Christoph Hornung (2. v. links) erläutert den Kreistagsmitgliedern der SPD Pläne für die Sanierung der Berufsschule.

SPD-Kreistagsfraktion sieht enormen Handlungsbedarf auch bei Berufsschulen

Kaum ist das neue Landkreisgymnasium halbwegs in trockenen Tüchern, kümmern sich die sozialdemokratischen Kreistagsmitglieder schon um weitere Felder der Wissensvermittlung. „Besonders der beruflichen Bildung muss in einem wirtschaftlichen starken Landkreis wie dem unsrigen eine hohe Bedeutung zugemessen werden“, stellte Fraktionsvorsitzende Ruth Müller fest.
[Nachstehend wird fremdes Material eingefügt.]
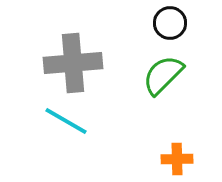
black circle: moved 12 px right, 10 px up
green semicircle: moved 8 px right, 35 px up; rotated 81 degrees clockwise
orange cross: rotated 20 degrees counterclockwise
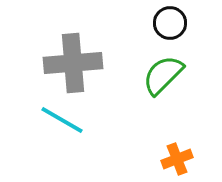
cyan line: moved 4 px left, 1 px up
orange cross: rotated 20 degrees counterclockwise
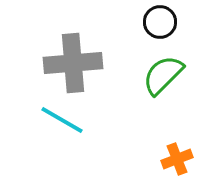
black circle: moved 10 px left, 1 px up
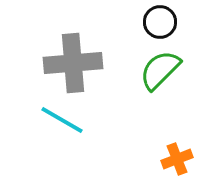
green semicircle: moved 3 px left, 5 px up
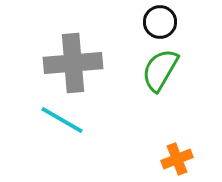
green semicircle: rotated 15 degrees counterclockwise
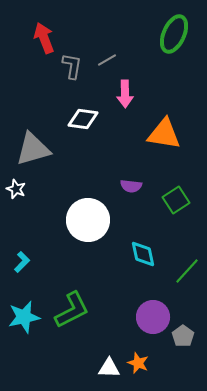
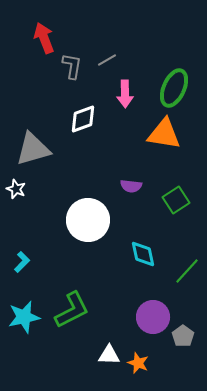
green ellipse: moved 54 px down
white diamond: rotated 28 degrees counterclockwise
white triangle: moved 13 px up
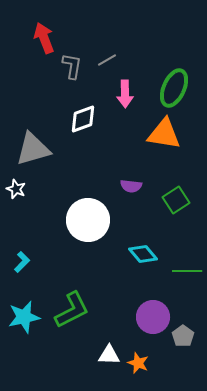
cyan diamond: rotated 28 degrees counterclockwise
green line: rotated 48 degrees clockwise
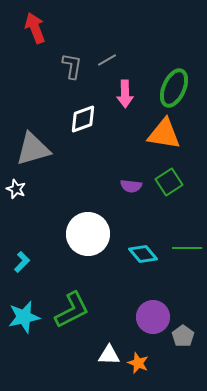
red arrow: moved 9 px left, 10 px up
green square: moved 7 px left, 18 px up
white circle: moved 14 px down
green line: moved 23 px up
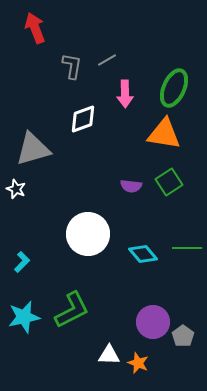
purple circle: moved 5 px down
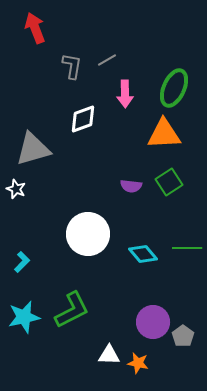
orange triangle: rotated 12 degrees counterclockwise
orange star: rotated 10 degrees counterclockwise
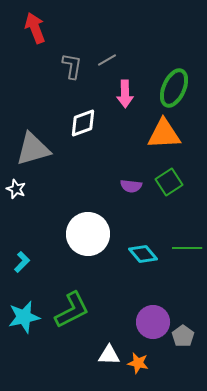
white diamond: moved 4 px down
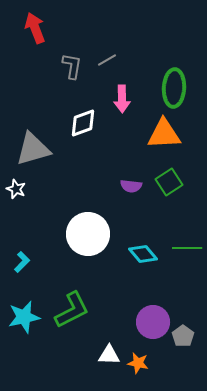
green ellipse: rotated 21 degrees counterclockwise
pink arrow: moved 3 px left, 5 px down
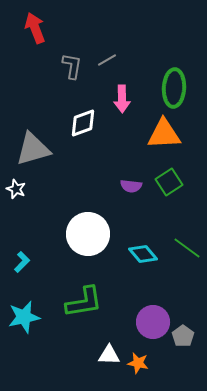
green line: rotated 36 degrees clockwise
green L-shape: moved 12 px right, 8 px up; rotated 18 degrees clockwise
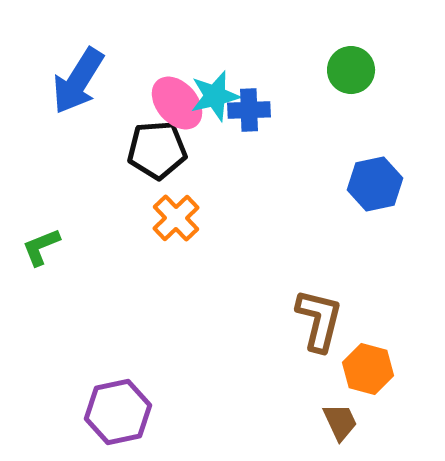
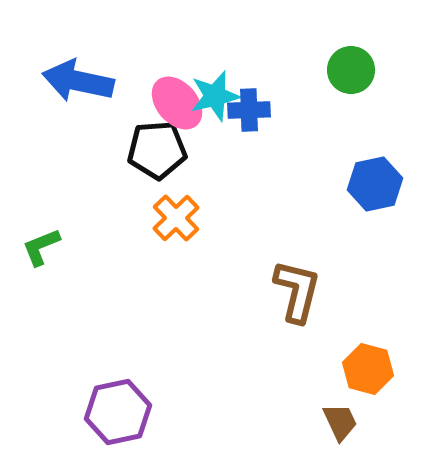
blue arrow: rotated 70 degrees clockwise
brown L-shape: moved 22 px left, 29 px up
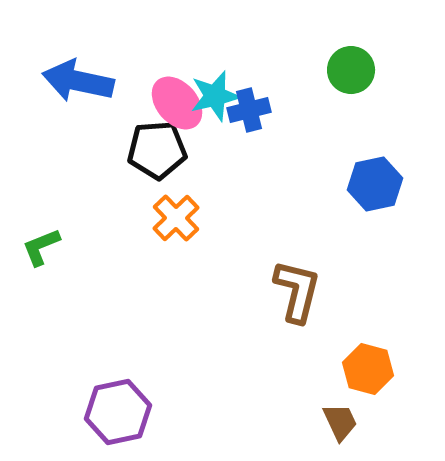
blue cross: rotated 12 degrees counterclockwise
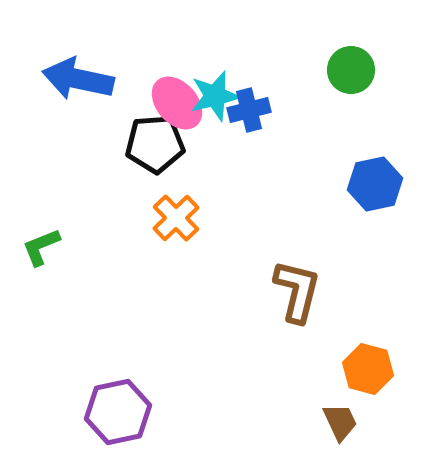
blue arrow: moved 2 px up
black pentagon: moved 2 px left, 6 px up
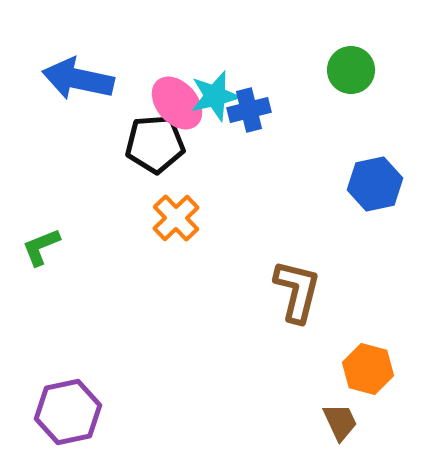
purple hexagon: moved 50 px left
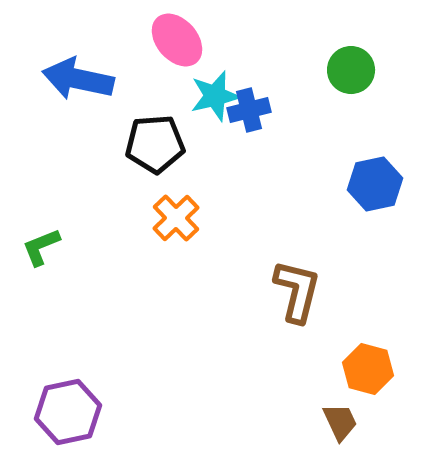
pink ellipse: moved 63 px up
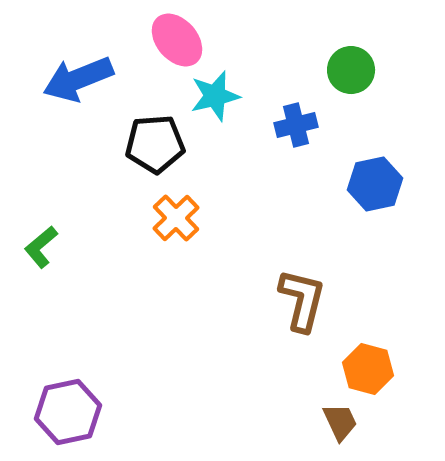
blue arrow: rotated 34 degrees counterclockwise
blue cross: moved 47 px right, 15 px down
green L-shape: rotated 18 degrees counterclockwise
brown L-shape: moved 5 px right, 9 px down
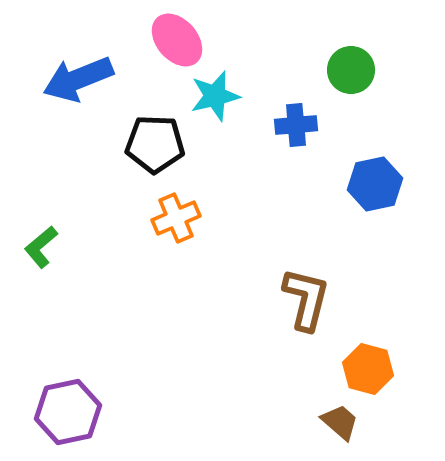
blue cross: rotated 9 degrees clockwise
black pentagon: rotated 6 degrees clockwise
orange cross: rotated 21 degrees clockwise
brown L-shape: moved 4 px right, 1 px up
brown trapezoid: rotated 24 degrees counterclockwise
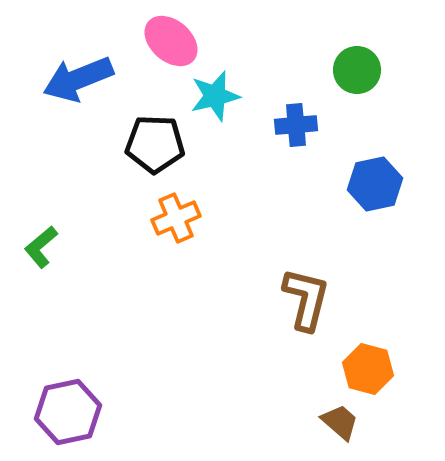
pink ellipse: moved 6 px left, 1 px down; rotated 8 degrees counterclockwise
green circle: moved 6 px right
Es sei zwar richtig und notwendig, den Anteil der Universitätsabsolventen in der Region Landshut zu erhöhen. Doch das Land lebe nicht von Akademikern allein. In den Betrieben und auf den Baustellen brauche man Fachleute, die in ihren jeweiligen Berufen optimal ausgebildet seien. Wegen des baulichen Nachholbedarfs sei die theoretische Ausbildung in den Landshuter Berufsschulen mit erheblichen Problemen behaftet. Der Zweckverband arbeite schon seit geraumer Zeit daran, die Situation zu verbessern. Müller freute sich, dass der als Gast zu der Sitzung geladene Christoph Hornung nun vorwiegend positive Nachrichten zu vermelden hatte.

Der Verbands-Geschäftsführer berichtete, es laufe nun auf eine Sanierung der Schulgebäude an den bisherigen Standorten hinaus. Die Untersuchungen hätten ergeben, dass ein Neubau am Rande der Stadt wesentlich kostspieliger wäre. Auch die Nähe zum Bahnhof und, im Fall der Berufsschule I, zur Innenstadt spräche für eine Instandsetzung der bestehenden Bausubstanz. Nachteilig sei bei dieser Lösung allerdings das begrenzte Angebot an Parkplätzen. Allerdings werde auch an der Luitpoldstraße ein erheblicher Teil der Gebäude abgerissen.

Nachdem diese Entscheidung jetzt gefallen sei, solle es jetzt schnell vorangehen, kündigte Kreisrat Franz Göbl als Mitglied des Zweckverbandes an. Noch im Juli solle bei der Regierung von Niederbayern die Finanzierung geklärt werden, damit die Gremien noch vor der Sommerpause in mehreren Sitzungen die notwendigen Beschlüsse fassen können. Voraussetzung sei, dass die Stadt und der Landkreis als gleichberechtigte Partner die in derselben Höhe zur Kasse gebeten würden. Es müsse unbedingt auf einen Baubeginn im Sommer 2011 gedrängt und die gesamte Maßnahme innerhalb von vier Jahren abgeschlossen werden.

Um das Spektrum des Bildungsbereiches abzurunden, erinnerte Ruth Müller an den SPD-Antrag vom Februar 2009, eine Fachoberschule im nördlichen Landkreis Landshut einzurichten. Man werde dieser Initiative jetzt gezielt nachgehen. Der Landkreis verfüge gerade in diesem Gebietsteil über hervorragend ausgebaute Realschulen mit steigenden Schülerzahlen. „Um möglichst vielen leistungsorientierten Schülerinnen und Schülern die Möglichkeit zu eröffnen, sich wohnortnah weiterzubilden und den Zugang zu einem Hochschulstudium zu ermöglichen, ist es notwendig, in dieser Region des ländlichen Raumes eine Fachoberschule einzurichten“, stellte die Fraktionsvorsitzende abschließend fest. Man dürfe nicht übersehen, dass in den letzten Jahren auch durch die geburtenstarken Jahrgänge die Schülerzahlen an den Realschulen gestiegen seien.